Exercise ->
Answer these questions about the forum thread below on unformatted Greek text:
(a) According to the poster, what does the bibbook command in the document mark?
(b) In what file type and encoding does the poster most want the verses, one verse per line?
(c) Which program does the poster see producing PDFs whose Greek text can be copied and pasted out?

Document ClassesProblems with seemingly unformatted Greek text

Information and discussion about specific document classes and how to create your own document classes.
yakiv
Posts: 10
Joined: Fri Oct 01, 2010 2:02 pm

Problems with seemingly unformatted Greek text

Post by yakiv »

I am totally new to latex and the use of tools like MiKTeX and TeX Live. I have, over the past week or so, become more familiar with basic document code.

I have obtained a copy of the Greek NT, in Babel. It apparently is nicely formatted for each book (bibbook) and each verse (vs). There is also, apparently, footnotes (fn), which I am not certain how they are used either. The document that I have did not come with the proper code, such as this:

Code: Select all

\documentclass{article}
\usepackage[greek]{babel}
And it was not wrapped with

Code: Select all

\begin{document}
and

Code: Select all

\end{document}
Apparently bibbook needs to be defined in some way and lots of other parameters need to be set? I am gathering that it is a matter of defining my own classes? Or is this wrong?

I hope for some direction from the experienced LaTeX experts.

Here is a sample of the document that I have:

Code: Select all

\bibbook{TO KATA MATJAION\\AGION EUAGGELION}{KATA MATJAION}{Matthew}{Mat}[\textgreek{KATA MATJAION}]
\vs Mat 1:1 B'ibloc gen'esewc >Ihso~u Qristo~u, u<io~u Dab`id, u<io~u >Abra'am.
\fn{b'ibloc\gram{nnfs} g'enesic\gram{ngfs} >Ihso~uc\gram{ngms} Qrist'oc\gram{ngms} u<i'oc\gram{ngms} Dau'id\gram{tp} u<i'oc\gram{ngms} >Abra'am\gram{tp}.}
Ultimately, I would love to be able to produce a normal PDF with bookmarking. But, my main goal is to have a *.txt file with each verse on it's own line, in Greek font, with all of the proper accents, etc., in UTF-8. That's really the primary goal I am trying to achieve at the moment.

...I do see that XeLaTeX outputs PDFs that contain Greek in actual Greek font, that can be copied and pasted out. However, if there is an easier way to go straight to .txt, that would be amazing.

Recommended reading 2024:

LaTeXguide.org • LaTeX-Cookbook.net • TikZ.org

NEW: TikZ book now 40% off at Amazon.com for a short time.

magister
Posts: 17
Joined: Sun Aug 02, 2009 4:42 am

Re: Problems with seemingly unformatted Greek text

Post by magister »

Listed records ->
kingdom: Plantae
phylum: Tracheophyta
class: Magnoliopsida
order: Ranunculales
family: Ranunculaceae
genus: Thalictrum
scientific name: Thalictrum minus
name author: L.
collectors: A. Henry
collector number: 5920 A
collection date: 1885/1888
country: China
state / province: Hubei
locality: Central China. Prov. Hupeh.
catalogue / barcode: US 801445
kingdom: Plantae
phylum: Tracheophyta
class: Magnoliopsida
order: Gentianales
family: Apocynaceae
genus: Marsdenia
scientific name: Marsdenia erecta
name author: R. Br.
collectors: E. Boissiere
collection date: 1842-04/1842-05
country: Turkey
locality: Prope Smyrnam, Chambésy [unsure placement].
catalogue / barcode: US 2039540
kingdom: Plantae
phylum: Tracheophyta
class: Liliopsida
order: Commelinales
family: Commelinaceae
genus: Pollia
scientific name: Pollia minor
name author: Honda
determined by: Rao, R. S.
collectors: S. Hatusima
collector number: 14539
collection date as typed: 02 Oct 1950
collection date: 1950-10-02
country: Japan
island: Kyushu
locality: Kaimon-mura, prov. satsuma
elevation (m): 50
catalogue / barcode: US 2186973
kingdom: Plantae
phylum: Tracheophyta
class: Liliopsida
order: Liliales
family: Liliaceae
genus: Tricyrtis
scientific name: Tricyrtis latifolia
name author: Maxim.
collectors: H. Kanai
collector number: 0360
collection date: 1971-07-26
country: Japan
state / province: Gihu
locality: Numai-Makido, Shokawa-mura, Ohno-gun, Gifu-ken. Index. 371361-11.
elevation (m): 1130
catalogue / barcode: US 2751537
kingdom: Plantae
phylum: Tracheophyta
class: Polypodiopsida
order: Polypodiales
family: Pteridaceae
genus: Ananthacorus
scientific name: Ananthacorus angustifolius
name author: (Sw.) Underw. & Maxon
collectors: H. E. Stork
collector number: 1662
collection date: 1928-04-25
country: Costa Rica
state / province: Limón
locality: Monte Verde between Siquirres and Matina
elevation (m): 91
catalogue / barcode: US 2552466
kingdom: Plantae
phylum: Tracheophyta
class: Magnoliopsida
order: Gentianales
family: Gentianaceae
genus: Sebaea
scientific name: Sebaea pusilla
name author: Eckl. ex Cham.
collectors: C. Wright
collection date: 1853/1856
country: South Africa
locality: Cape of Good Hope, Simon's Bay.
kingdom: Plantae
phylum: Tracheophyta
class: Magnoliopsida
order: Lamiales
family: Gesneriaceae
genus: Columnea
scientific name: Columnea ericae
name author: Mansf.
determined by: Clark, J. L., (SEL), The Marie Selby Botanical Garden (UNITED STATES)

Output for this exercise ->
(a) Each book.
(b) A *.txt file in UTF-8.
(c) XeLaTeX.